Connecting with Keene
KPA, which represents approximately 85 paraprofessionals, recently sponsored a community event for the benefit of all Keene residents. After months of planning and coordination with the Keene State Initiative American Democracy Project, KPA members in March sponsored a speech by Judge John Broderick at Keene State College. The judge addressed his personal and family experience with mental illness. Members also invited a dozen mental health care providers and other vendors to set up information booths at the college’s student center.
“We had a variety of Keene community members in attendance,” says KPA Secretary Tammy Judd, a paraprofessional at Fuller Elementary School. “They wanted to find out about services in our area and, I think, feel like they are not alone.”
Almost 150 students, parents, educators, business and government workers turned out for the event. It was billed as the first of several “family nights” that KPA members have planned for the year.
“We sent out flyers across town and talked it up on TV and Facebook,” says Judd. “Based on some of the conversations I had, there were people from support groups who have a child or loved one who’s coping with addiction problems. They learned where to find help.”
Symonds school tutor Tammy Kuraner said having vendors at the event further helped to challenge the negative stigma around mental illness.

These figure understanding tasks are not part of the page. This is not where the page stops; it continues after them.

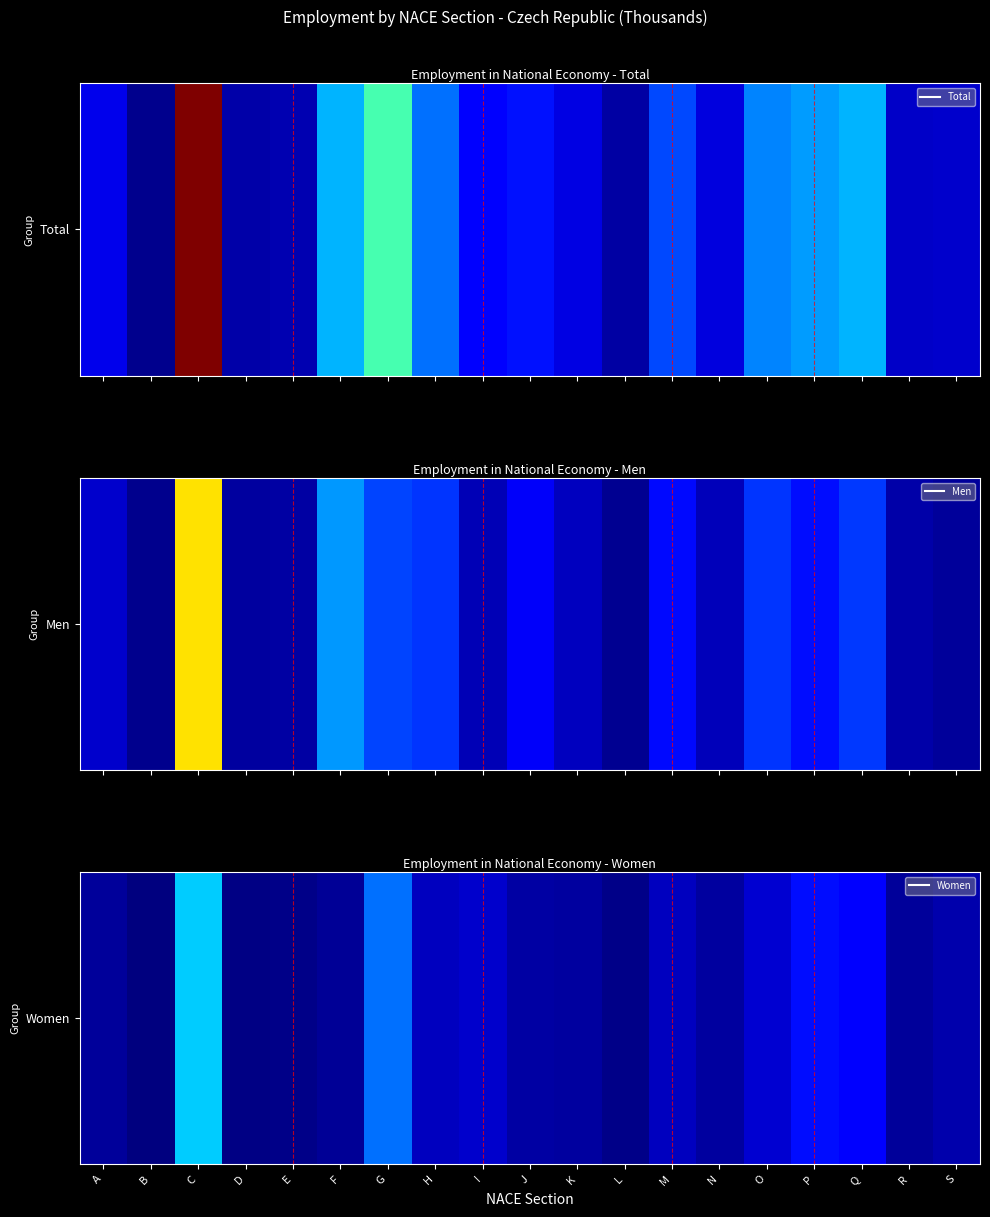

Read the value at B.

2.6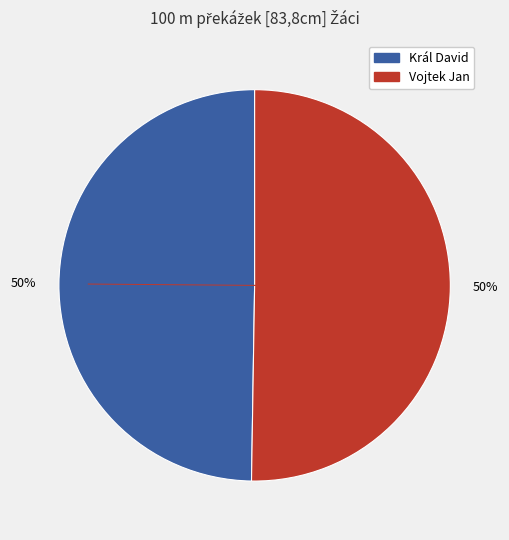

Is the sum of Vojtek Jan and Král David greater than half?

Yes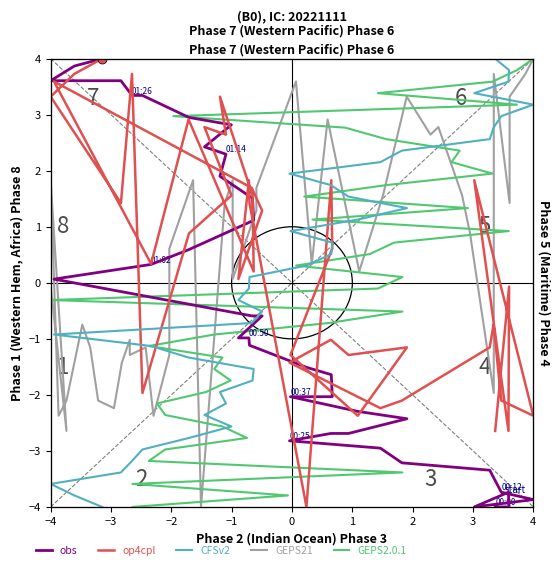

What is the value of the CFSv2 point at the 26th from the left?

1.1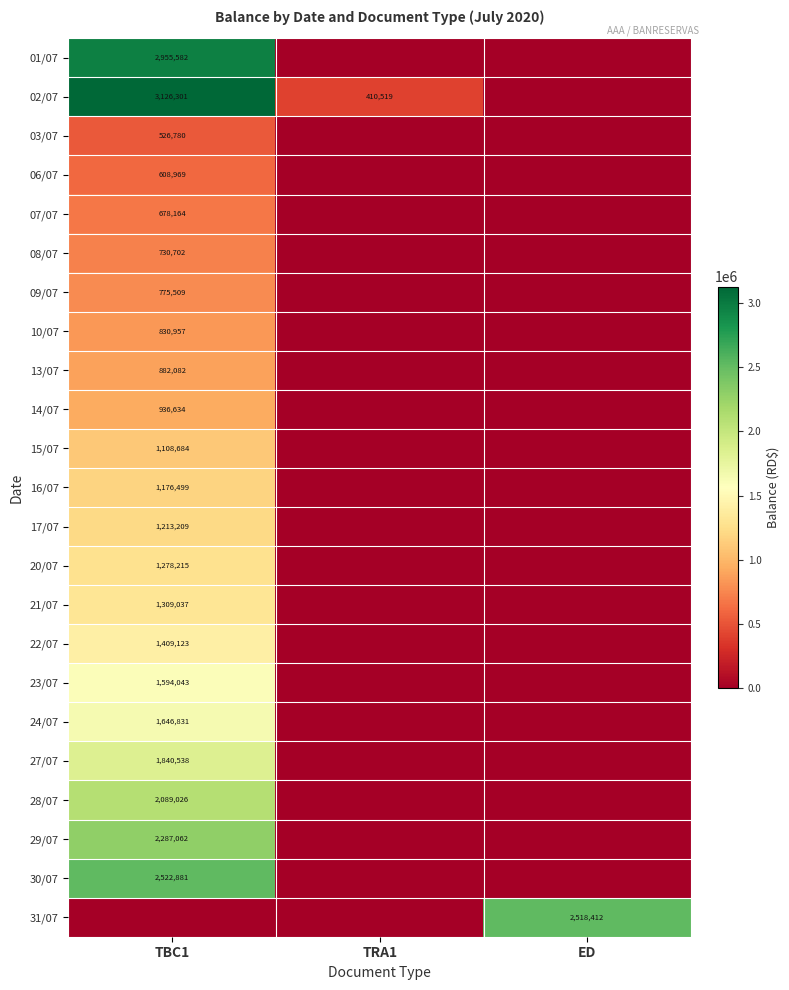

The 13/07 series shows 882082 at TBC1. True or false?

True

“They offered pamphlets, bookmarks, business cards, pens, emergency hot lines and much more valuable information,” she says. “Our hope is for everyone to become aware of the signs of someone suffering from a mental health illness, to reach out and support them, and be able to show them where to find help.”
Community representatives were “welcoming and kind, sharing their information in a way that felt comfortable and safe for anyone to access,” Kuraner added. “This was the first event that I’m aware of in our community where schools have partnered with community organizations to raise mental health awareness.”
People “Get Who We Are” Now
Before Keene paraprofessionals voted to join NEA-New Hampshire and settled their four-year contract, Judd says she sometimes felt like a “glorified babysitter.” Not anymore.
“We now have a sense of unity and recognition for the job we do,” she says. “We are finally being acknowledged for our contributions to the overall education team.”
Judd says administrators now seem to listen more intently to paras and to support their need for professional development.
“There was money available for us for this purpose before the contract was signed, but nothing seemed to happen with it,” she says. “A line of communication and respect has been established.”
In addition to increased opportunities for training, the para contract stipulates that their 11 holidays are now considered flextime and can be spread out over the school year beyond the traditional Christmas and spring break periods. While members will now pay more in health care co-payments and medication costs, they retained the same overall percentage cost of 17 percent for care over the next three years.
“Our first contact shows how much the public support us,” says Fuller. “People now seem to get who we are and what we do.”
Alyssa Zalaski has a daughter and son in the third and first grades, respectively. She says she is relieved that the paras now have a contract that offers increased benefits and job security.
“They truly care about students and the work they do,” she says. “I take great comfort knowing that people like this are interacting with my children and others on a daily basis.”